The following is a list of features to insure compatibility across NATS clients that support headers. Because the feature in Go client and nats-server leverage the Go implementation as described above, the API used will determine how header names are serialized.

Case-sensitive Operations

In order to promote compatibility across clients, this section describes how clients should behave. All operations are case-sensitive. Implementations should provide an option(s) to enable clients to work in a case-insensitive or format header names canonically.

Reading Values

GET and VALUES are case-sensitive operations.

  • GET returns a string of the first value found matching the specified key in a case-sensitive lookup or an empty string.
  • VALUES returns a list of all values that case-sensitive match the specified key or an empty/nil/null list.

Setting Values

  • APPEND is a case-sensitive, and case-preserving operation. The header is set exactly as specified by the user.
  • SET and DELETE are case-sensitive:
    • DELETE removes headers in case-sensitive operation
    • SET can be considered the result of a DELETE followed by an APPEND. This means only exact-match keys are deleted, and the specified value is added under the specified key.

Case-insensitive Option

The operations GET, VALUES, SET, DELETE, APPEND in the presence of a case-insensitive match requirement, will operate on equivalent matches.

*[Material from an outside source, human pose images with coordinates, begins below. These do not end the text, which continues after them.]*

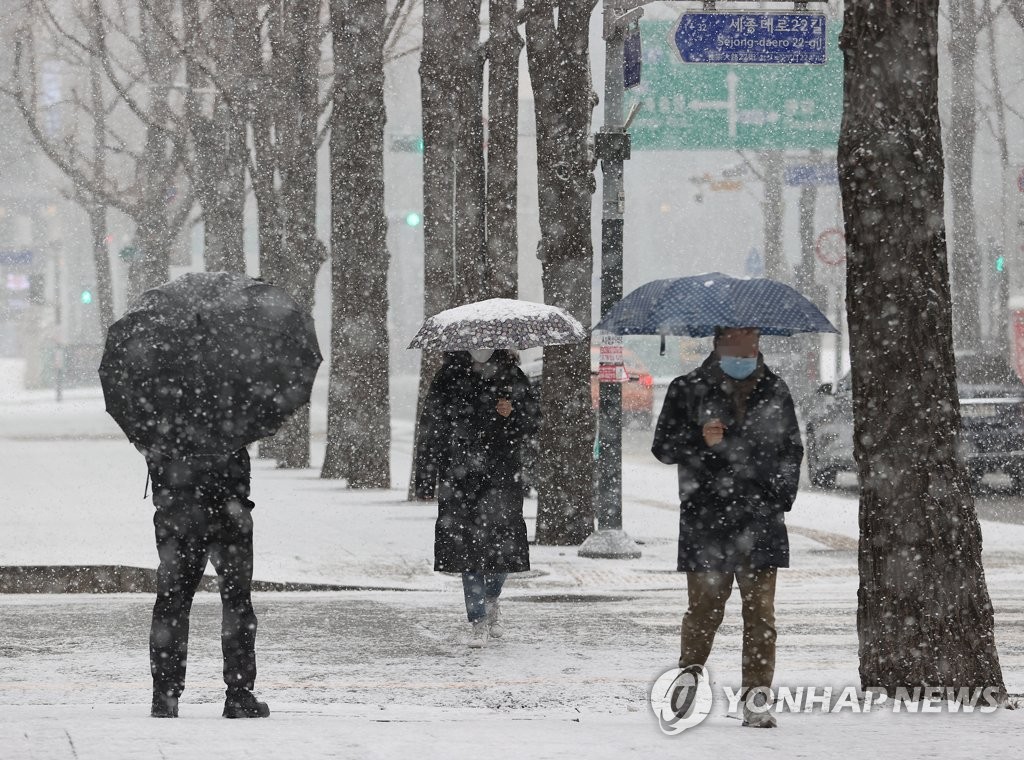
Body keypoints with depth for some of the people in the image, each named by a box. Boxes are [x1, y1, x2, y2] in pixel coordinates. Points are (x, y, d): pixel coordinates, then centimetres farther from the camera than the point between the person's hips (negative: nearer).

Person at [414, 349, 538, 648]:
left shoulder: (510, 375, 8)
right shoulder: (449, 378, 4)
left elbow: (530, 424, 10)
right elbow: (430, 430, 6)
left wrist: (511, 414, -13)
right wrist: (425, 479, 2)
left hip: (501, 474, 1)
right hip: (459, 475, -1)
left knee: (502, 542, -2)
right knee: (468, 545, -7)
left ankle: (492, 600, 30)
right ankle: (478, 623, -1)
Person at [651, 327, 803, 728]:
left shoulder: (774, 391, 13)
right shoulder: (688, 390, 5)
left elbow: (792, 450, 20)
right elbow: (664, 446, 4)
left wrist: (782, 496, 6)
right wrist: (700, 440, -16)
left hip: (762, 519, 2)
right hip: (706, 521, -2)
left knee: (760, 611, -2)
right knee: (704, 606, 1)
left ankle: (757, 699, -1)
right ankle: (689, 675, 23)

This functionality is constrained as follows:

  • GET returns the first matching header value in a case-insensitive match.
  • VALUES returns the union of all headers that case-insensitive match. If the exact key is not found, an empty/nil/null list is returned.
  • DELETE removes the all headers that case-insensitive match the specified key.
  • SET is the combination of a case-insensitive DELETE followed by an APPEND.
  • APPEND will use the first matching key found and add values. If no key is found, values are added to a key preserving the specified case.

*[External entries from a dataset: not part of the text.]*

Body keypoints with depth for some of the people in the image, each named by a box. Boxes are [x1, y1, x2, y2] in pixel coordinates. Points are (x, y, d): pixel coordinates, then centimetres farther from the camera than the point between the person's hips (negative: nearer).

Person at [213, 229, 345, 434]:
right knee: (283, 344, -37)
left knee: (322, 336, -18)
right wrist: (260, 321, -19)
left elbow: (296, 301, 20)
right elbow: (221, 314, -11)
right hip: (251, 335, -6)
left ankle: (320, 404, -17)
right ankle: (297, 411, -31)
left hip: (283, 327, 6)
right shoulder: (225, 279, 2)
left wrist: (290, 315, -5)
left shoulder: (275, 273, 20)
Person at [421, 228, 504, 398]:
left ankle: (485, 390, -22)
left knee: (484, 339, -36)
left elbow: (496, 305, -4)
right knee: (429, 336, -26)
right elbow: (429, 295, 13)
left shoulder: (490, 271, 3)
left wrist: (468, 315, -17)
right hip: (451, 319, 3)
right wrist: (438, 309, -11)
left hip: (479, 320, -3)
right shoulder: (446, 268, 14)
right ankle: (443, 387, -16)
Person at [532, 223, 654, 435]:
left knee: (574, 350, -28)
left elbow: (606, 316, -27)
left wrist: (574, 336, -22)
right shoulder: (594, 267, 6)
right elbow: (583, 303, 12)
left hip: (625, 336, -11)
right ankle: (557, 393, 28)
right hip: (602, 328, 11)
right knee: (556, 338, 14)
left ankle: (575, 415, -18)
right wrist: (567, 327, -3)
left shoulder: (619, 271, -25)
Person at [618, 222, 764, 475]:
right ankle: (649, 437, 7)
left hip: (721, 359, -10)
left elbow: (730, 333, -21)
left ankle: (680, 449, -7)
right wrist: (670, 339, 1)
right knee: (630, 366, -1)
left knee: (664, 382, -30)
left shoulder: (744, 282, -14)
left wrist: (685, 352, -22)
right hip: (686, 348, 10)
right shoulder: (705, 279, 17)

Note that case-insensitive operations are only suggested, and not required to be implemented by clients, specially if the implementation allows the user code to easily iterate over keys and values.

Multiple Header Values Serialization

When serializing, entries that have more than one value should be serialized one per line. While the http Header standard, prefers values to be a comma separated list, this introduces additional parsing requirements and ambiguity from client code. HTTP itself doesn't implement this requirement on headers such as Set-Cookie. Libraries, such as Go, do not interpret comma-separated values as lists.